It is an age-old question in data representation: should I use the mean or the median?
Statistical analyses can be a slippery slope. Many human-centered research professionals must utilize a deep level of understanding to analyze the results of their testing. But what many people don’t realize, however, is that even simple statistics like the mean or median are frequently misused. Here’s some info to help prevent you from being one of those offenders.
Means and medians are measures of central tendency. In the most general terms, the goal is to provide a quick-and-easy representation of your data. It’s a summary of the results, but bunched into one number.
The Mean
The mean, of course, is better known as the average. It is the most well-known measure of central tendency. Because it can represent an entire data set with the least amount of error, displaying the mean is incredibly popular. But, the major downside of the mean is its vulnerability to outliers and skewed data. Consider the following collection of usability test scores for two in-vehicle infotainment system prototypes. The metric of interest here is Time On Task (TOT), collected using a within-subjects research design.
The means of these scores are 36.45 seconds (A) and 29.75 seconds (B). Are those representative of the systems’ actual performances? Well, for System A, I’d say “sure”; 36 seconds or so looks like a pretty fair summary of TOT performance, given the frequency histogram. System B? Ehh, maybe. It sure looks like general performance in System B was even better than 29.75 seconds. I would expect something as low as 25 seconds even. But no, those two outliers up there at 94 and 98 seconds really change things up. This might be OK, but it totally depends on what the goal is with the data representation. Reporting the mean as 29.75 seconds might not be the best way to do it.
The Median
The median is the 50th percentile of the data. Exactly half of the data points are less than the median, and exactly half of the data points are greater than the median. It’s right in the middle and it is not affected by outliers or skewed data.
If we take a look at the same data set from above, we find that the medians are 34.5 seconds for System A and 23.5 seconds for System B. Because the spread from System A followed a normal distribution, the mean of 36.45 and 34.5 are quite similar. While most people would provide the mean for System A, in this situation it would be appropriate to do either.
We have a completely different story for System B. While the mean came in at 29.75 seconds, the median provides a much lower measure of central tendency because the outliers don’t affect it as drastically. As I interpret System B’s results, at least, the median provides a more accurate representation of how well users performed.
There is another perspective to take here also. I came across an interesting article regarding means and medians; the author, Learn and Teach Statistics user Dr. Nic holds a unique perspective: He argues that while the mean is more commonly used than the median, he is unable to find a situation where the mean was better than the median. The article can be found here.
I think Dr Nic’s view is somewhat heavy-handed because there are indeed times when the mean is useful. But, I see what he’s saying.
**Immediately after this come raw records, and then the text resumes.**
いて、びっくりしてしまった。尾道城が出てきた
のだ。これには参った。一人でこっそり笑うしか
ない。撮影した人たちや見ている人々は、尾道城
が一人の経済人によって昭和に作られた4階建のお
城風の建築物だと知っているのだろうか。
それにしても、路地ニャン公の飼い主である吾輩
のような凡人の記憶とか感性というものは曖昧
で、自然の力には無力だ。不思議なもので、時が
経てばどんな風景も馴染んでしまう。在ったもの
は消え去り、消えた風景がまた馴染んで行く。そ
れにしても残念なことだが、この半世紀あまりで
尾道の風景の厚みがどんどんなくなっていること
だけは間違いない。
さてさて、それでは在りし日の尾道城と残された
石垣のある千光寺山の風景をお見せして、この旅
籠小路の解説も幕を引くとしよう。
Maybe it’s time the median got some glory; means can actually be a pretty crappy measure of central tendency, and medians aren’t as susceptible to the things that make it crappy.
Which one is better?
I’d argue that the mean can be better when you want to include the outliers. In our usability test example, most of the participants were able to complete the task within about 30-40 seconds. Some, as we have noted, took quite a bit longer and obviously had trouble finding their way through the task. If we were to 1) discard those two outliers, or 2) use the median as a representation of that data, those two participants’ data points are essentially ignored. Just because only two participants struggled greatly on the task, do we now not care about the data accumulated from their experiences? By casting the outliers’ weight aside, the median simply isn’t getting the whole picture. In fact, if anything, when it comes to usability, those two people’s data might be more important than the remaining dataset. Obviously something happened to make those two users’ experience go awry! The goal is to make the experience better for everyone, right? Ignoring their data wouldn’t be fair to the analysis or ethical, for that matter.
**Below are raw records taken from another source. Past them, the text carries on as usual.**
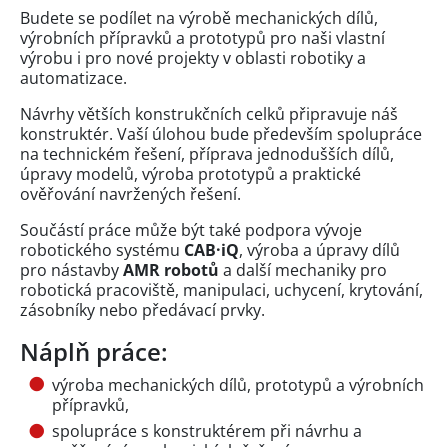
Budete se podílet na výrobě mechanických dílů,
výrobních přípravků a prototypů pro naši vlastní
výrobu i pro nové projekty v oblasti robotiky a
automatizace.
Návrhy větších konstrukčních celků připravuje náš
konstruktér. Vaší úlohou bude především spolupráce
na technickém řešení, příprava jednodušších dílů,
úpravy modelů, výroba prototypů a praktické
ověřování navržených řešení.
Součástí práce může být také podpora vývoje
robotického systému
CAB·iQ
, výroba a úpravy dílů
pro nástavby
AMR robotů
a další mechaniky pro
robotická pracoviště, manipulaci, uchycení, krytování,
zásobníky nebo předávací prvky.
Náplň práce:
výroba mechanických dílů, prototypů a výrobních
přípravků,
spolupráce s konstruktérem při návrhu a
So we come back to the essential question: which one should you use? The shortest answer I can provide is also probably the least helpful; “Choose the method that most accurately represents the data.” If outliers distort the correct perception of the data, then either use the median or toss the outliers and use the mean. If the outliers are relevant to the broader story, the mean may be the way to go.
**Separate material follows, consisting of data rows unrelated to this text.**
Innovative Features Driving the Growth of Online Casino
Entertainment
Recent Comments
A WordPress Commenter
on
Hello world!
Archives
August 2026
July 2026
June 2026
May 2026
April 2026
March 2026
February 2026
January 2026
Here are a few quick-hit rules of thumb:
- Mean better when the data follows classical assumptions
- Median better when data is skewed in a direction
- Median better when there are outliers
- Mean is a parametric estimate (meaning) and is most useful when you know the shape of the distribution
- Median is non-parametric (meaning) and there is no need for a distribution shape when used
- Mean summarizes using all the data
- Median uses only one value